County Executive George Latimer unveiled statistics last week showing sharp drops in all major crime categories over the past four years in Westchester.

In a comparison of the first nine months of 2021 with the first nine months of 2017, Latimer noted that eight major index crimes – defined by the FBI as willful homicide, forcible rape, robbery, burglary, aggravated assault, larceny over $50, motor vehicle theft and arson – fell by 26.5 percent.

Violent crime dropped 27.6 percent and property crime went down 26.3 percent.

He did not include the final quarter of last year because those statistics were not yet available.

“What you see in some places around the state, crime increasing, is not happening in Westchester County,” Latimer said. “Crime is continuing to drop and I credit all the brave men and women in uniform for this positive trend.”

Latimer’s presentation of the statistics came a few weeks after a highly publicized video of a smash-and-grab at the Louis Vuitton store in The Westchester in White Plains. That incident prompted concerns among some residents that the crime surge in New York City may take hold in Westchester.

It has also been referenced by some political players who may be looking to put county leadership and some elected officials in an unflattering light, said Latimer, who was uncharacteristically blunt in calling out critics.

“The perception is maybe based on what you see in a video,” Latimer said. “It may also be based on those people who want to sell you a philosophy. They will try very hard to look at these numbers and reinterpret these numbers somehow in order to try and keep their narrative alive. But the narrative is not correct; the narrative is incorrect and if you purposely advance a narrative that you know is incorrect then you’re lying, you’re purposely lying.”
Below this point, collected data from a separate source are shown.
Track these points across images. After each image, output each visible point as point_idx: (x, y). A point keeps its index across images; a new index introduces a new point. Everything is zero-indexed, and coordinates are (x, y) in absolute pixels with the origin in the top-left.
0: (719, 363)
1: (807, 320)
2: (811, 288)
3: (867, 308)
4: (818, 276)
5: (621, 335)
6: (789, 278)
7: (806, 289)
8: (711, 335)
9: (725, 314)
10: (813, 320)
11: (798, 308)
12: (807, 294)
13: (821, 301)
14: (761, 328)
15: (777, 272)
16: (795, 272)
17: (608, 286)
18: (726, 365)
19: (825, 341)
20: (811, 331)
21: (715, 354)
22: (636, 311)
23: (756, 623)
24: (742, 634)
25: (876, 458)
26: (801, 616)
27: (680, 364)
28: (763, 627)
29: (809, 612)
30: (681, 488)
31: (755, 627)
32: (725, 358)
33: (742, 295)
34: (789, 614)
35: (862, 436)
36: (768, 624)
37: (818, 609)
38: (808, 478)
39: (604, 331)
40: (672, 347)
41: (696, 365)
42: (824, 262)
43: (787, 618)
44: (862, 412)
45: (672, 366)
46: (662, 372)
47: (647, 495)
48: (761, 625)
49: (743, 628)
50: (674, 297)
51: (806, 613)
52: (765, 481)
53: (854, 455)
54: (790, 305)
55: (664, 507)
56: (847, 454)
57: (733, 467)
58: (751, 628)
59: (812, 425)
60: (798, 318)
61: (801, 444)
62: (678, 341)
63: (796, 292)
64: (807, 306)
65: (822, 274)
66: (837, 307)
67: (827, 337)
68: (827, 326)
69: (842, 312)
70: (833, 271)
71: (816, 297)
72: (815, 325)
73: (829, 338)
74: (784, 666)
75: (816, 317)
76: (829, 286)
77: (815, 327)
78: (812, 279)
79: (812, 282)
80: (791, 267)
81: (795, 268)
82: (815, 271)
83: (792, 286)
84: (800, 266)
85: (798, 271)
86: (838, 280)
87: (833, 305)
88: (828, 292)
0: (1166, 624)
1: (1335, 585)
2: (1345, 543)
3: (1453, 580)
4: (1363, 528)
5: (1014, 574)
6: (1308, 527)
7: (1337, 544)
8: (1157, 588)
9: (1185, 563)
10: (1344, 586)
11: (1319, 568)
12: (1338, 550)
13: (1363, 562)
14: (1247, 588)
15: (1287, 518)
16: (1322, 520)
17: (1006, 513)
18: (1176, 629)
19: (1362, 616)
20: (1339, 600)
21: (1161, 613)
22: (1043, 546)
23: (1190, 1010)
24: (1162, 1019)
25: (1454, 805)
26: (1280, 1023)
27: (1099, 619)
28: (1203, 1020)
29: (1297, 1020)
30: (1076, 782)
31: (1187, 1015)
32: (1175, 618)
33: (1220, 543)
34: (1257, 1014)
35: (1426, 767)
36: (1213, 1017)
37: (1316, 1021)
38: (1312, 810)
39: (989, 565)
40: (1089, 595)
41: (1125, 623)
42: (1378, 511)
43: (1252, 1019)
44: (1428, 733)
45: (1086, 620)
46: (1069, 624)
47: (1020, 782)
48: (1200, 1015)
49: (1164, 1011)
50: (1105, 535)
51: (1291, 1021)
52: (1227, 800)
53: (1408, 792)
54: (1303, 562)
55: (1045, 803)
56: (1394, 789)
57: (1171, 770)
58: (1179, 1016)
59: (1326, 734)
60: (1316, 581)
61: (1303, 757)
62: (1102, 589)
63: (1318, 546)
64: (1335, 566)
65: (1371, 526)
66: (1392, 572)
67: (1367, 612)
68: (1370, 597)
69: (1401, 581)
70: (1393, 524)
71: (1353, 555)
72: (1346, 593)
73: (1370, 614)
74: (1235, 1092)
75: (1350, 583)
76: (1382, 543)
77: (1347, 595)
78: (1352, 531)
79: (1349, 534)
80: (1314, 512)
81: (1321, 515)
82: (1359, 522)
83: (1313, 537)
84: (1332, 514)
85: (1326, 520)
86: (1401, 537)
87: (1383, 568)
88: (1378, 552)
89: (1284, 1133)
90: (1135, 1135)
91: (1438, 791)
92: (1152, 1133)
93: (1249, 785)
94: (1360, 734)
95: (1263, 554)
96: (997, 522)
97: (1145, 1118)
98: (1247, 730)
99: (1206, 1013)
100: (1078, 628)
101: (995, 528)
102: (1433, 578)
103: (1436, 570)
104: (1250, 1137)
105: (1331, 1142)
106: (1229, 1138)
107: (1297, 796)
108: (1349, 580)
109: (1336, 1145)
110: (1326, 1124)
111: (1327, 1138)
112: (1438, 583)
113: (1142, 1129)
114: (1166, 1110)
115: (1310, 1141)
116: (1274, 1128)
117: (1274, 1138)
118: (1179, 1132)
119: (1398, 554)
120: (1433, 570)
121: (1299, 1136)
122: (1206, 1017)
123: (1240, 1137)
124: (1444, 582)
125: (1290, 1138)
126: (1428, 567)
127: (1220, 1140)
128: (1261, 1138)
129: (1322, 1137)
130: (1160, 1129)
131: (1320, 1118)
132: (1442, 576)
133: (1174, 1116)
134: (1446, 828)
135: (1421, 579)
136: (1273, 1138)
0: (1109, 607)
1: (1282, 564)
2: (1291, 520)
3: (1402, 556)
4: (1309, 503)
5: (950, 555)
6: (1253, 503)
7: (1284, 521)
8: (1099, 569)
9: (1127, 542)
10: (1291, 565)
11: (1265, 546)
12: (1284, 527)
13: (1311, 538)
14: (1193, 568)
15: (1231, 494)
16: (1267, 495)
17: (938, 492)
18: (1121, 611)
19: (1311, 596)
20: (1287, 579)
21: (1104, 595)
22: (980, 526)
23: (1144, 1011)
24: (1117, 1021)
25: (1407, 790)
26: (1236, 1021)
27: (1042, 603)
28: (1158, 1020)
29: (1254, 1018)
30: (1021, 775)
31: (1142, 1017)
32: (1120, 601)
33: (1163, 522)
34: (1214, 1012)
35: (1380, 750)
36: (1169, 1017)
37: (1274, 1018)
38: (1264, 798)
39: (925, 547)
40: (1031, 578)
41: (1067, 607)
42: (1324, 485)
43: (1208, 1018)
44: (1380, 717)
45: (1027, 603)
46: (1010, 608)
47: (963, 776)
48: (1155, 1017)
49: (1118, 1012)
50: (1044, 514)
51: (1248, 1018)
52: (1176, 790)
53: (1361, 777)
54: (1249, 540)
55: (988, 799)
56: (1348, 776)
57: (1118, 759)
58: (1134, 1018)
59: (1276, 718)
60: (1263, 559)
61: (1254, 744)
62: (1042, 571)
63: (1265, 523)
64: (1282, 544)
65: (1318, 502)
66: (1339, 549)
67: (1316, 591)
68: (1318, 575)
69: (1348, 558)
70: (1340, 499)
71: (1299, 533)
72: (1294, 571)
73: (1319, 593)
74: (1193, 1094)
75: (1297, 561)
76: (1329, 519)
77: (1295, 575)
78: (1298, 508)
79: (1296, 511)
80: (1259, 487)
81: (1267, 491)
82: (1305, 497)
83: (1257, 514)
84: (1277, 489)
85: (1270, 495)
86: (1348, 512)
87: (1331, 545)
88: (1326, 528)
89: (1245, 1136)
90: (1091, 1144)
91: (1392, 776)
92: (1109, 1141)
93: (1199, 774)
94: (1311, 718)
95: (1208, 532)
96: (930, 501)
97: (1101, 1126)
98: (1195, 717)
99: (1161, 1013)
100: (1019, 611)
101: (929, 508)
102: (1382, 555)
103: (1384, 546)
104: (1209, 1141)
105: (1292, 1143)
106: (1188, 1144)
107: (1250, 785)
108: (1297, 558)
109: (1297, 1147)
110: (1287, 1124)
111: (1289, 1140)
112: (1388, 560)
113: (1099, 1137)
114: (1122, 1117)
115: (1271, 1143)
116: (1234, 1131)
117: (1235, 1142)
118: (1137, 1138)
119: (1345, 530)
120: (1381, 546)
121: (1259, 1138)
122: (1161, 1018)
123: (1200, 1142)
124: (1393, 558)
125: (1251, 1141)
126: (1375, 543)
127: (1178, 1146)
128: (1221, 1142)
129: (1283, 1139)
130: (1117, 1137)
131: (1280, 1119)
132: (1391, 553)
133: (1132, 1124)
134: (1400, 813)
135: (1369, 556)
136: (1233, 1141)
Thomas Gleason, the county’s commissioner of public safety, said that preventative policing by the county police in conjunction with local law enforcement agencies, community policing and the use of the county’s Real Time Crime Center has made Westchester safer.

“The combined efforts of all our law enforcement agencies in the county, working collaboratively, is a huge reason for this large reduction in major crimes,” Gleason said.

Latimer also seemed to be alluding to critics, some of whom have tried to link Democratic elected officials with being soft on crime. He said the county is spending $52.8 million this year to pay for the county police and related law enforcement services.

Statistics cited in the presentation were provided by the New York State Department of Criminal Justice Services.